Par ailleurs, Ghjuventù di Manca plaide pour la création d’un statut de "parent isolé", qui permettrait d’ouvrir des droits spécifiques pour les familles bénéficiant de ce statut, qui pourrait également servir de critère pour l’attribution de places en crèche, et inciter les bailleurs sociaux à collaborer davantage avec les institutions locales pour offrir des avantages aux parents en situation de précarité, tels que des réductions sur l'accès à Internet, ou des cartes de réduction pour des activités culturelles.
Enfin, le collectif évoque l’ouverture d’une maison d’enfants à caractère social à Ajaccio, soulignant qu'il "est crucial de mettre en place ces mesures de manière discrète, afin de préserver la dignité des familles concernées."
Le collectif déplore l'invisibilité de la précarité infantile dans les débats politiques et publics
Une critique récurrente émise par Ghjuventù di Manca concerne l'invisibilité des questions sociales et de la pauvreté dans les débats publics et politiques en Corse. Elia Francisci souligne que ces problèmes sont "souvent ignorés ou minimisés", ce qui empêche l'émergence de solutions efficaces. Selon elle, "c'est pour lutter contre cette invisibilité que nous avons pris la parole à ce sujet. C'est insupportable de voir autant de misère, de voir une telle disparité. Mais la problématique de la précarité infantile semble absente des débats politiques et publics à l'échelle insulaire. Je pense que c'est quelque chose qu'on veut enfouir. Pourtant, ce n'est pas parce qu'on l'enfouit que le problème disparaît."
Cependant, le collectif se réjouit de certaines avancées, bien qu'elles peinent à voir le jour. "Il y a quand même des choses qui ont été faites. Par exemple, la collectivité a gelé le tarif pour les cantines en collège et en lycée. Désormais, le tarif pour tout le monde est de 3,50 euros par enfant. Certes, nous souhaitons instaurer la gratuité ou le tarif dégressif, ce qui n'est pas encore le cas, mais nous nous réjouissons que certaines mesures soient tout de même mises en place. Il y a des initiatives, des partenariats qui sont instaurés, que ce soit avec la Collectivité de Corse mais aussi avec certaines communes. Après, nous, ce qu'on dit, c'est que c'est toujours trop peu. Chacun, à son échelle, que ce soit en tant que citoyen, mais surtout en tant qu'institution politique, pourrait faire quelque chose."

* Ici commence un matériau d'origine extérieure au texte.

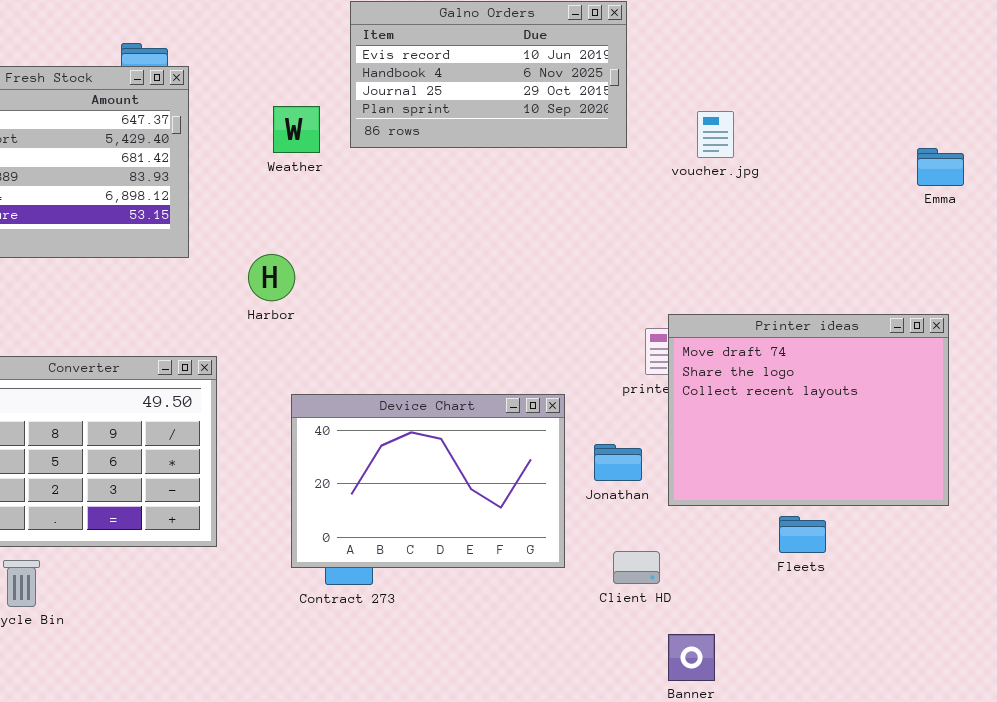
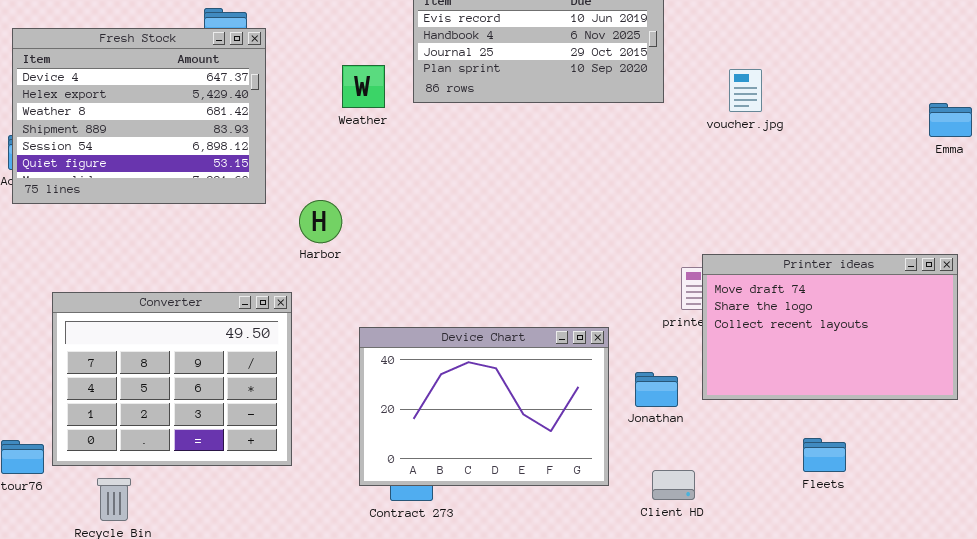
Harbor: [248,254,295,301] -> [299,200,342,243], moved
Printer ideas: [668,314,949,506] -> [702,254,958,400], resized

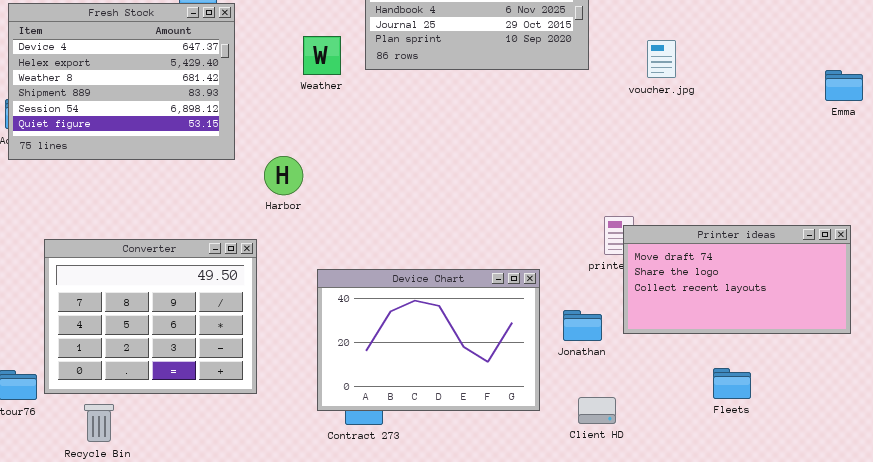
Printer ideas: [702,254,958,400] -> [623,225,851,334], resized

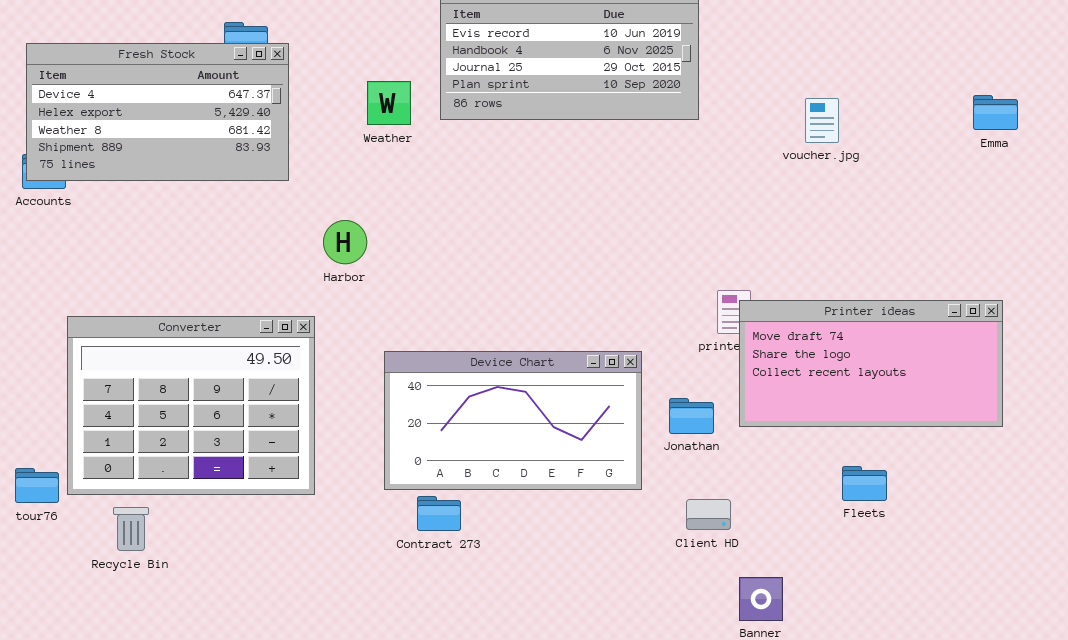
Fresh Stock: [8,3,235,160] -> [26,43,289,181], resized
voucher.jpg: [647,40,676,78] -> [805,98,839,143], moved
Emma: [825,70,863,101] -> [973,95,1018,130], moved
Device Chart: [317,269,540,411] -> [384,351,642,490], resized

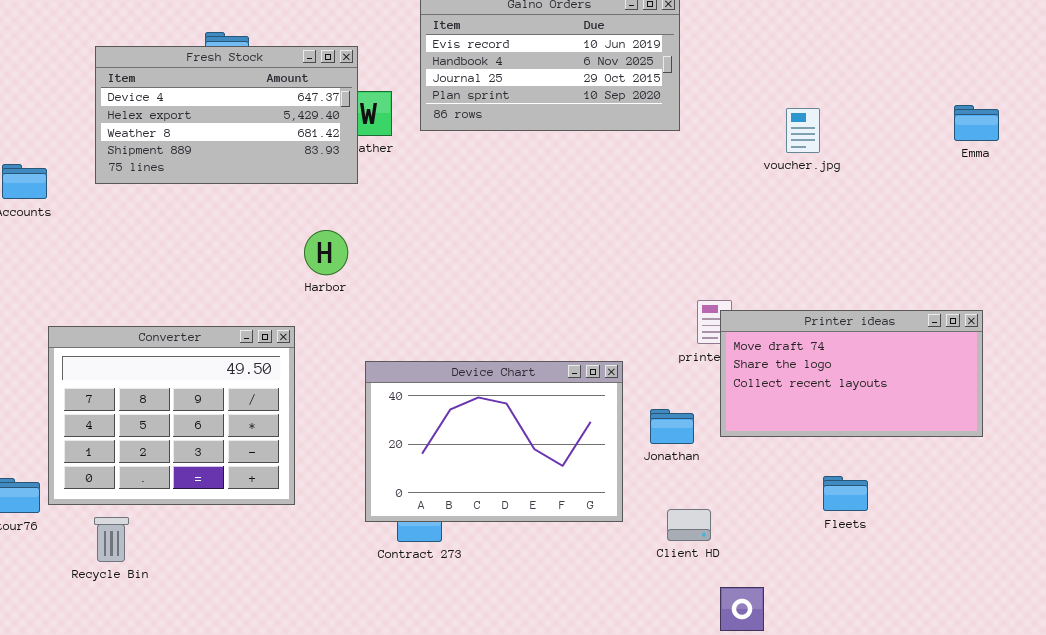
Fresh Stock: [26,43,289,181] -> [95,46,358,184], moved
Device Chart: [384,351,642,490] -> [365,361,623,522], resized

Des réunions et des projets à venir
Des initiatives sont en cours au sein de Ghjuventù di Manca, notamment des collectes de solidarité et des rencontres avec des responsables politiques pour faire avancer la cause. En effet, une collecte de solidarité avant Noël est en cours de réflexion. Prévue à Bastia et Ajaccio, la collecte souhaite récolter des jouets, vêtements, produits de première nécessité et nourriture pour les familles les plus démunies. Elia Francisci explique : "Nous sommes en train de voir pour mettre en place à Bastia et à Ajaccio, avant Noël, une collecte de jouets, de vêtements, de produits de première nécessité, de nourriture. Cela serait sous forme de colis alimentaires, mais ce n'est pas encore fait. Nous devons encore nous organiser."
Parallèlement à cette action, des réunions sont à venir avec divers partis politiques afin de discuter des propositions du collectif et des actions à mettre en place. "Nous allons nous entretenir très prochainement avec Core in Fronte, le Parti communiste et l'exécutif, pour discuter un petit peu de nos revendications et de ce qu'on voudrait mettre en place" conclut Elia Francisci.